HUNTINGTON — Marshall’s men’s basketball saw a decrease in numbers with the exits of three players due to transfer in the last month.
On Thursday, Thundering Herd coach Dan D’Antoni announced three additions to the 2021 signing class that make up for those losses.
Guard Kyle Braun joined Georgia forwards Wyatt Fricks and Chase McKey in signing letters of intent with Marshall.
Braun is a 6-foot-3 guard who comes to Marshall from Scotland Prep in Pennsylvania, where he played this season after de-committing from Navy.
The California-based guard is the son of touted musician Rick Braun and brings a talent in working in the up-tempo, NBA-style scheme that D’Antoni employs.
Braun has a solid shooting touch and can also facilitate.

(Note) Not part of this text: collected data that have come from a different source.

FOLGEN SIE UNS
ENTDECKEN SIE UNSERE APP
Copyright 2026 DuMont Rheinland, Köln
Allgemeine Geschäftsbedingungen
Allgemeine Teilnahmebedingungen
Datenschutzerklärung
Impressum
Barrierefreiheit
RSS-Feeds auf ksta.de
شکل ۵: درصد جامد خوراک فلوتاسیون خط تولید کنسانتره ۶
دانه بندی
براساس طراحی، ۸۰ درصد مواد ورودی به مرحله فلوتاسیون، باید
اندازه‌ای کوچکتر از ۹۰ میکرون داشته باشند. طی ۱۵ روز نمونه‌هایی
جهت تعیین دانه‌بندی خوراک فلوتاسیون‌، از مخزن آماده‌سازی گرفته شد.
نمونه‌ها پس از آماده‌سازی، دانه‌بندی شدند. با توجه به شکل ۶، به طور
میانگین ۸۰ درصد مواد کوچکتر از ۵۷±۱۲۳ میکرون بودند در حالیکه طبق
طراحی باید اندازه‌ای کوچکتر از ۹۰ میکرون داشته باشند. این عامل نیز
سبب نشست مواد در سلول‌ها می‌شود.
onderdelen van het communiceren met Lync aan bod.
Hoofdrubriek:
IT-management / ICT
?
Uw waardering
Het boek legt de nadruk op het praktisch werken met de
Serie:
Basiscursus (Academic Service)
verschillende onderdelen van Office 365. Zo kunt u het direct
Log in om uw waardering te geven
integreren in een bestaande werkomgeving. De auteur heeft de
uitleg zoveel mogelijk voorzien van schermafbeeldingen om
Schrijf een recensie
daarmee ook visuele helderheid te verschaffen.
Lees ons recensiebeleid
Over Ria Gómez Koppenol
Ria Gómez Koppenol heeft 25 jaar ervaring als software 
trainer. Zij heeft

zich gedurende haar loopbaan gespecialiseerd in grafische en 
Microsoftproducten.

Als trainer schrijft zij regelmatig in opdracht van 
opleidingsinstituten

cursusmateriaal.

He averaged 15 points, five assists and five rebounds as a high school player in California before his decision to come east for prep school after committing to Navy.

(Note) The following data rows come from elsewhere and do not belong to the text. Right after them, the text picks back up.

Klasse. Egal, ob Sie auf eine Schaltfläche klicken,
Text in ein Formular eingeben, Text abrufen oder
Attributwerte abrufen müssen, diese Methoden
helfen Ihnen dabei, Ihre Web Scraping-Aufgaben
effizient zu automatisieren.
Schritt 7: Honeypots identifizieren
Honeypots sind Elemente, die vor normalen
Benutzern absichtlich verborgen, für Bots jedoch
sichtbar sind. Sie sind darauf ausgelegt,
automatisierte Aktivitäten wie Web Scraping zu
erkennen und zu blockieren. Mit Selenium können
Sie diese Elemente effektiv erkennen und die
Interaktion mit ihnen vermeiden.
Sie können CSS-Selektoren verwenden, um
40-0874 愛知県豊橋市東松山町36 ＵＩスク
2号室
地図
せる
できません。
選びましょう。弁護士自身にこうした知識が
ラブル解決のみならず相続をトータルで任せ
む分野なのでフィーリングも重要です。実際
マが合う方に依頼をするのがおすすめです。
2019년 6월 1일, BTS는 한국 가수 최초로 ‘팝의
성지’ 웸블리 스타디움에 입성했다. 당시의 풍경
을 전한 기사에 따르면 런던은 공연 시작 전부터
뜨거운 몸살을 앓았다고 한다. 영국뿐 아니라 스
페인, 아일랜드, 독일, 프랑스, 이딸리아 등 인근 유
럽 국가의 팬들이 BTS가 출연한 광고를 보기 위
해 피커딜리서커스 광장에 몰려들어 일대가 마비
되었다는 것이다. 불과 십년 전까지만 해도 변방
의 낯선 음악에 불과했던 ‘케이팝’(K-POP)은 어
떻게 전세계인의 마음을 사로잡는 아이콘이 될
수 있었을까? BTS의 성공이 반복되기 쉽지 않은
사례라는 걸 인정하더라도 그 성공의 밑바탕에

“He’s athletic and has a quick release,” D’Antoni said. “He reminds me in some ways of Stevie Browning. He’s a competitor and a smart kid.”
While the Herd backcourt adds Braun to the mix to help compensate for the loss of Jarrod West, the frontcourt added a pair of lengthy versatile players on the inside as well.

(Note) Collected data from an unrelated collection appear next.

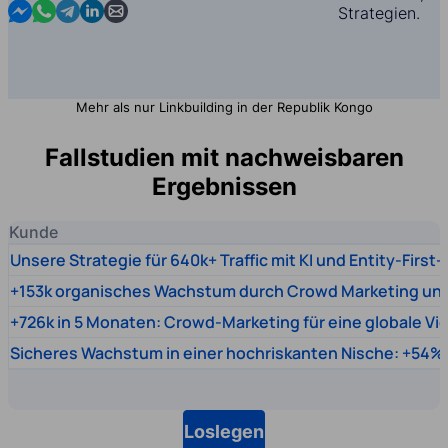
Contact us in Messenger
Contact us in WhatsApp
Contact us in Telegram
Contact us in Linkedin
Contact us by email
Strategien.
Mehr als nur Linkbuilding in der Republik Kongo
Fallstudien mit nachweisbaren
Ergebnissen
Kunde
Unsere Strategie für 640k+ Traffic mit KI und Entity-First
+153k organisches Wachstum durch Crowd Marketing un
+726k in 5 Monaten: Crowd-Marketing für eine globale Vi
Sicheres Wachstum in einer hochriskanten Nische: +54% 
Loslegen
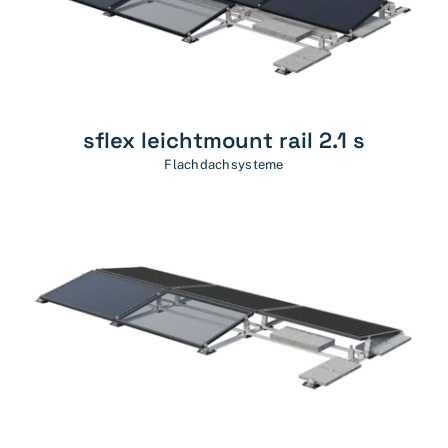
sflex leichtmount rail 2.1 s
Flachdachsysteme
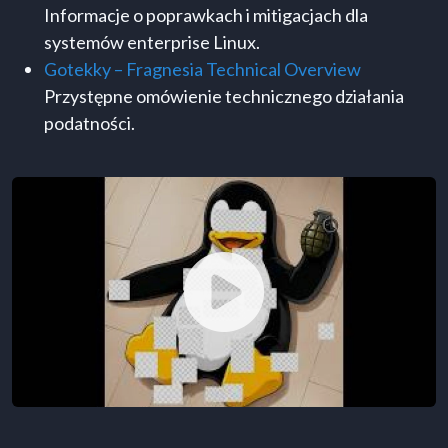
Informacje o poprawkach i mitigacjach dla
systemów enterprise Linux.
Gotekky – Fragnesia Technical Overview
Przystępne omówienie technicznego działania
podatności.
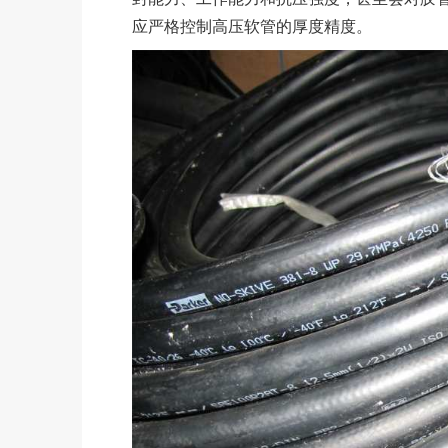
应严格控制高压软管的厚度精度。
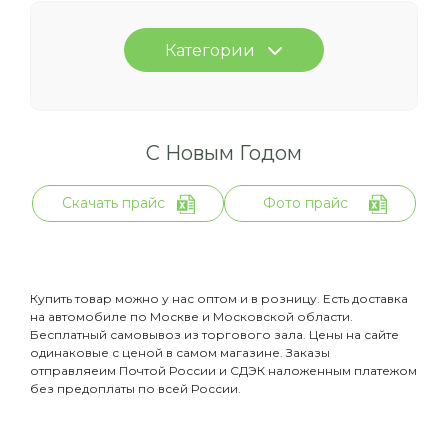
Категории
С Новым Годом
Скачать прайс
Фото прайс
Купить товар можно у нас оптом и в розницу. Есть доставка
на автомобиле по Москве и Московской области.
Бесплатный самовывоз из торгового зала. Цены на сайте
одинаковые с ценой в самом магазине. Заказы
отправляеим Почтой России и СДЭК наложенным платежом
без предоплаты по всей России.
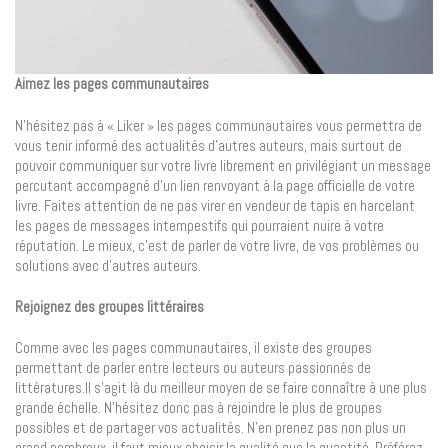
Aimez les pages communautaires
N’hésitez pas à « Liker » les pages communautaires vous permettra de
vous tenir informé des actualités d’autres auteurs, mais surtout de
pouvoir communiquer sur votre livre librement en privilégiant un message
percutant accompagné d’un lien renvoyant à la page officielle de votre
livre. Faites attention de ne pas virer en vendeur de tapis en harcelant
les pages de messages intempestifs qui pourraient nuire à votre
réputation. Le mieux, c’est de parler de votre livre, de vos problèmes ou
solutions avec d’autres auteurs.
Rejoignez des groupes littéraires
Comme avec les pages communautaires, il existe des groupes
permettant de parler entre lecteurs ou auteurs passionnés de
littératures.Il s’agit là du meilleur moyen de se faire connaître à une plus
grande échelle. N’hésitez donc pas à rejoindre le plus de groupes
possibles et de partager vos actualités. N’en prenez pas non plus un
grand nombreux, il faut mieux choisir la qualité que la quantité. Préférez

Fricks is a 6-foot-9 talent from Winder-Barrow High School in Georgia who possesses the ability to protect the rim, as well as stepping out and knocking down shots to extend the defense.
Fricks averaged 19 points, 9.5 rebounds, 3.0 assists and 2.4 blocks en route to Georgia All-State selection for 2020-21.
“He’s a Mikel Beyers type of player,” D’Antoni said. “He can handle the ball and run the floor. He’s very competitive. He’s athletic and can catch the ball above the rim. He can play anywhere and shoots 3s well.”
The final piece is also a Georgia product and one who committed to the Herd recently, 6-foot-10 Atlanta-based product Chase McKey.
McKey, the son of former NBA player Derrick McKey, averaged 13 points, eight rebounds and four assists at TSF (The Skill Factory), a prep program in Atlanta.
TSF coach Rob Johnson said McKey had “probably the highest ceiling of anyone in the program” and compared his skill set to Ben Simmons.
D’Antoni said McKey’s length and versatility allow him to play position-less basketball, which is critical in the Herd coach’s scheme.
“He has good lineage and he can play any position one through five,” D’Antoni said. “He’s a good ball-handler for someone who is 6-10. He has a developing shot, but he’s efficient with it.”